Personal information
- Born: 17 August 1880 Isipingo, Natal
- Died: 17 April 1948 (aged 67) Bulawayo, Rhodesia
- Batting: Right-handed
- Role: Wicketkeeper-batsman

International information
- National side: South Africa;

Career statistics
| Competition | Tests | First-class |
| Matches | 13 | 58 |
| Runs scored | 427 | 1808 |
| Batting average | 23.72 | 24.10 |
| 100s/50s | 1/1 | 3/6 |
| Top score | 115 | 144 |
| Balls bowled | 0 | 0 |
| Wickets | – | – |
| Bowling average | – | – |
| 5 wickets in innings | – | – |
| 10 wickets in match | – | – |
| Best bowling | – | – |
| Catches/stumpings | 20/16 | 67/53 |
- Source: Cricinfo

= Percy Sherwell =

South African cricketer (1880 – 1948)

Percy William Sherwell (17 August 1880 – 17 April 1948) was a South African cricketer who played in 13 Tests for South Africa as captain, wicketkeeper and batsman from 1906 to 1911.

==Life and career==
Sherwell was the eldest of ten brothers.
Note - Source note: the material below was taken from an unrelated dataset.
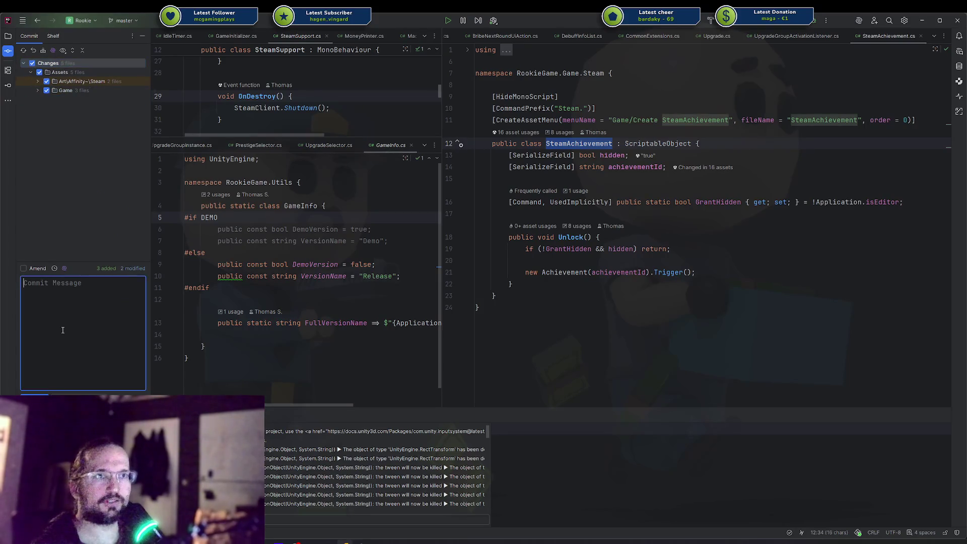
pyautogui.write('$31w added twitch achievement')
His father, Thomas, was described as a "Rand pioneer" and Percy was brought up and educated to follow in his father's footsteps as a mining man. To this end, he was first sent to school at the Berea Academy in Natal, followed by St. Michael's College in Johannesburg, before rounding off his education in England at Bedford County School from the age of 15, followed by a spell at the Camborne School of Mines in Cornwall. He returned to the Rand in 1902 to take up a managerial position in a gold mine.

It was while at Bedford, he said, that his cricket developed. He became captain of the school as well as playing rugby. During his time at Camborne, he represented Cornwall at both cricket and rugby and took the opportunity of the long summer holiday to attend big matches at Lord's and The Oval to pick up tips on technique from the best players.
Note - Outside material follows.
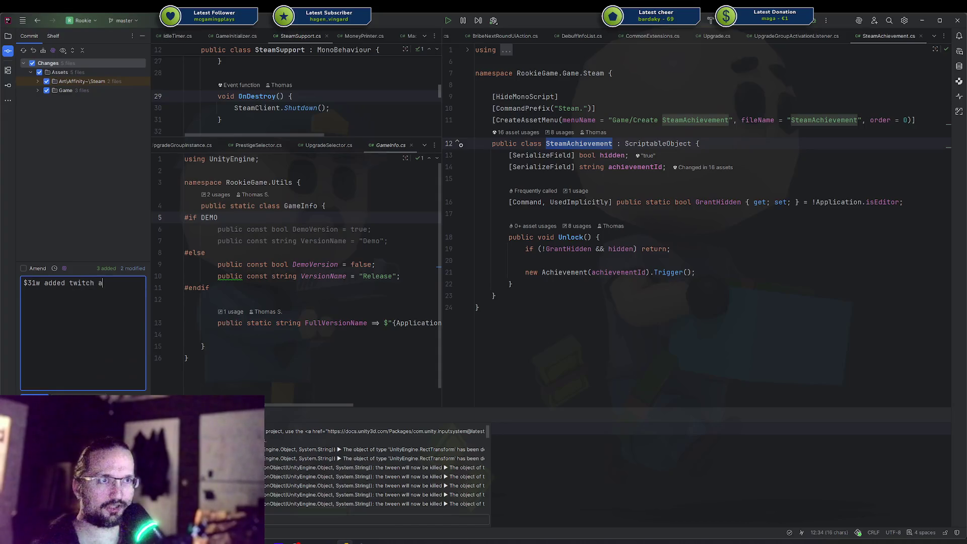
pyautogui.press('ctrl+Return')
He captained South Africa in every one of his 13 Tests. Keeping wicket to the South African leg-spin quartet of Faulkner, Schwarz, Vogler and White, he stumped a higher proportion of his victims than any other wicketkeeper with over 20 dismissals. In his first Test match, he led South Africa to their first victory in Tests when they beat England by one wicket in Johannesburg in January 1906, scoring 22 not out in a match-winning last-wicket partnership of 48 with Dave Nourse. He recorded his only Test century at Lord's in 1907. E. W. Swanton called this golden age of South African cricket the "Sherwell era".

He holds the record for playing the most number of test matches for whom he has kept wicket and opened the batting as a captain (did it in 7 test matches) From 1907 to 1924 he was a Test selector.

Sherwell was also an accomplished tennis player, winning the singles title at the South African Championships in 1904 and the doubles title in 1903 and 1904 and representing South Africa against England in 1909–10. He also played rugby union for Cornwall and was an international-class hockey player.